YOUR TASK => Reproduce the entries below with "builds" replaced by "generates" wherever it occurs, leaving all other text unchanged and omitting the pictures.

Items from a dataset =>
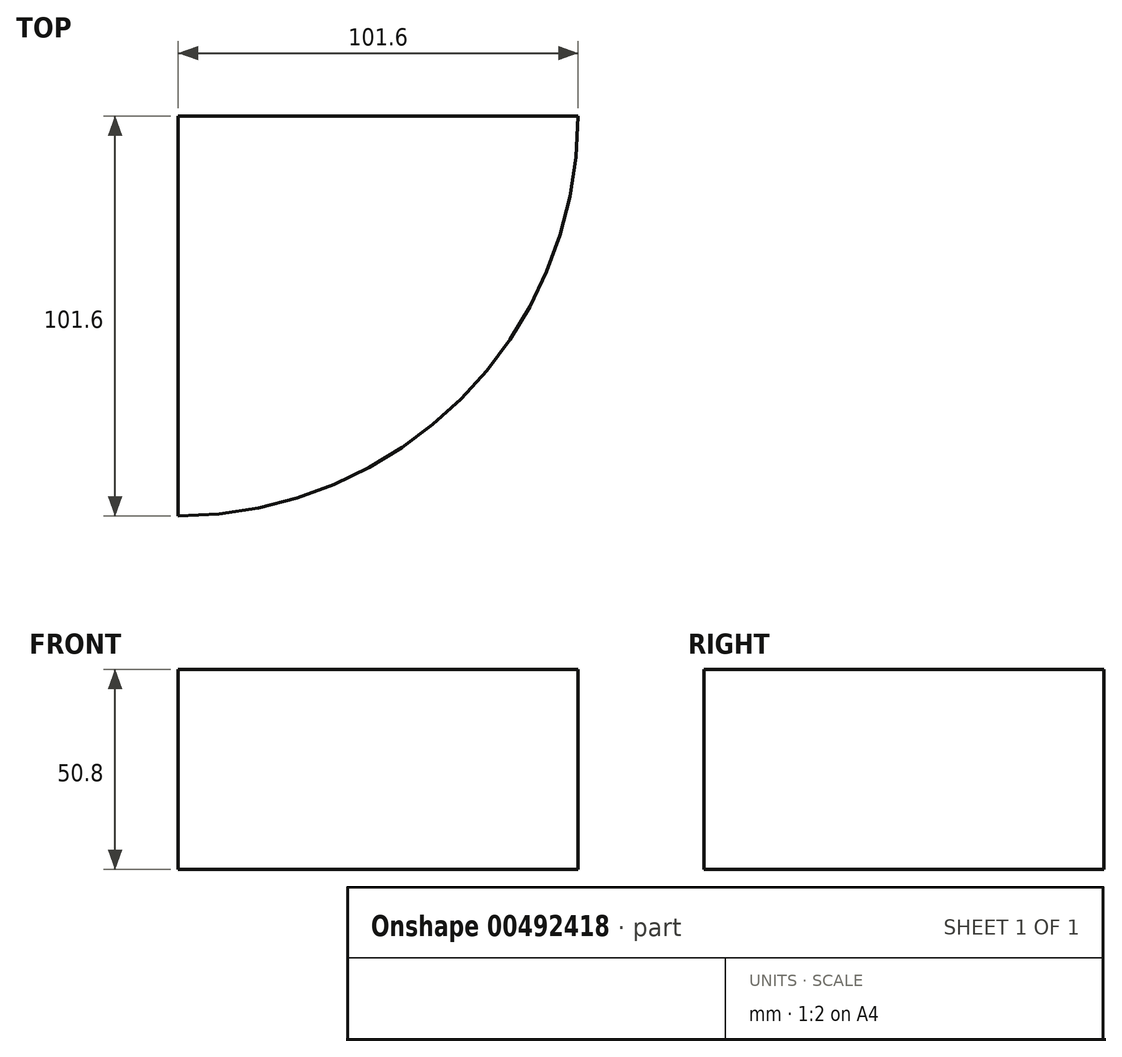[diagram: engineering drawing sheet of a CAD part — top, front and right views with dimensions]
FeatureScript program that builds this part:
annotation { "Feature Type Name" : "Feature", "Feature Type Description" : "" }
export const myFeature = defineFeature(function(context is Context, id is Id, definition is map)
    precondition{}
    {
        {
            var Q0;
            Q0=qCreatedBy(makeId("Front.planeOp"),FACE);
            var sketch = newSketch(context, id + "F0", { "sketchPlane" : qUnion([Q0])});
            skLineSegment(sketch, "E0.bottom", {"start": v(0, 0) * mm, "end": v(101.6, 0) * mm});
            skLineSegment(sketch, "E0.top", {"start": v(0, -50.8) * mm, "end": v(101.6, -50.8) * mm});
            skLineSegment(sketch, "E0.left", {"start": v(0, 0) * mm, "end": v(0, -50.8) * mm});
            skLineSegment(sketch, "E0.right", {"start": v(101.6, 0) * mm, "end": v(101.6, -50.8) * mm});
            skSolve(sketch);
        }
        {
            var Q0;
            Q0=makeQuery(id+"F0.imprint","IMPRINT",FACE,{"disambiguationData":[TD([[makeQuery(id+"F0.imprint","IMPRINT",EDGE,{"derivedFrom":sQuery(id+"F0.wireOp",EDGE,"E0.bottom")}),-1.0]])]});
            var Q1;
            Q1=sQuery(id+"F0.wireOp",EDGE,"E0.left");
            revolve(context, id + "F1", {"entities" : qUnion([Q0]), "axis" : qUnion([Q1]), "revolveType" : RevolveType.ONE_DIRECTION, "angle" : 90 * degree});
        }
    });
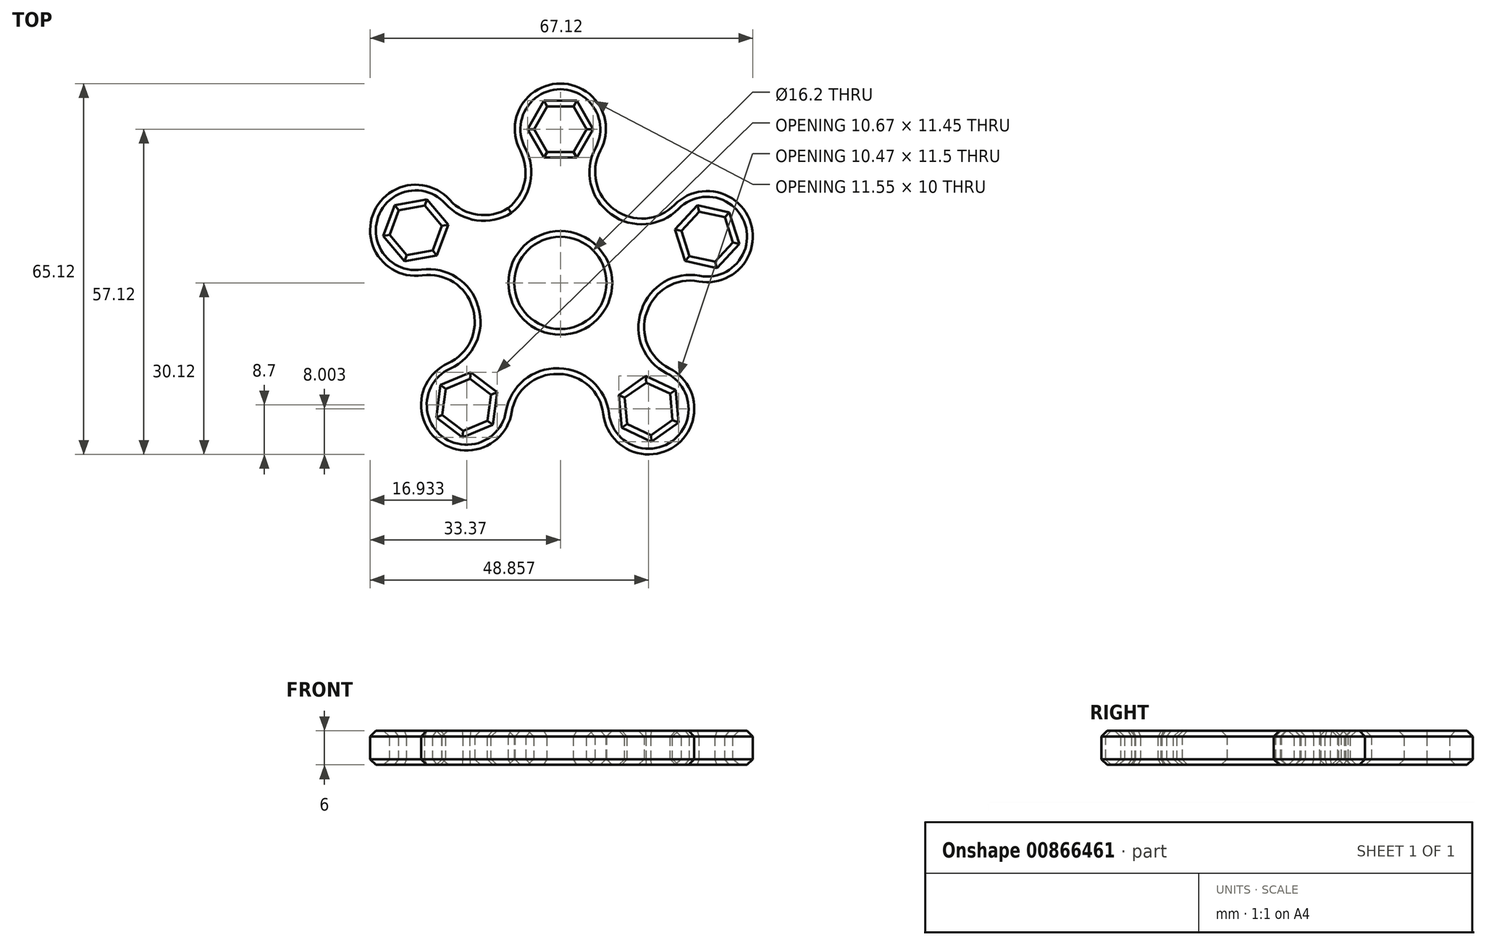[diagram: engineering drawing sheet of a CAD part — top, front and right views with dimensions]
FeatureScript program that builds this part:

EXERCISE RESULT =>
[diagram: engineering drawing sheet of a CAD part — top, front and right views with dimensions]
FeatureScript program that generates this part:
annotation { "Feature Type Name" : "Feature", "Feature Type Description" : "" }
export const myFeature = defineFeature(function(context is Context, id is Id, definition is map)
    precondition{}
    {
        {
            var Q0;
            Q0=qCreatedBy(makeId("Front.planeOp"),FACE);
            var sketch = newSketch(context, id + "F0", { "sketchPlane" : qUnion([Q0])});
            skLineSegment(sketch, "E0.bottom", {"start": v(0, 0) * mm, "end": v(101.6, 0) * mm});
            skLineSegment(sketch, "E0.top", {"start": v(0, -50.8) * mm, "end": v(101.6, -50.8) * mm});
            skLineSegment(sketch, "E0.left", {"start": v(0, 0) * mm, "end": v(0, -50.8) * mm});
            skLineSegment(sketch, "E0.right", {"start": v(101.6, 0) * mm, "end": v(101.6, -50.8) * mm});
            skSolve(sketch);
        }
        {
            var Q0;
            Q0=makeQuery(id+"F0.imprint","IMPRINT",FACE,{"disambiguationData":[TD([[makeQuery(id+"F0.imprint","IMPRINT",EDGE,{"derivedFrom":sQuery(id+"F0.wireOp",EDGE,"E0.bottom")}),-1.0]])]});
            var Q1;
            Q1=sQuery(id+"F0.wireOp",EDGE,"E0.left");
            revolve(context, id + "F1", {"entities" : qUnion([Q0]), "axis" : qUnion([Q1]), "revolveType" : RevolveType.ONE_DIRECTION, "angle" : 90 * degree});
        }
    });
[diagram: engineering drawing sheet of a CAD part — top, front and right views with dimensions]
FeatureScript program that generates this part:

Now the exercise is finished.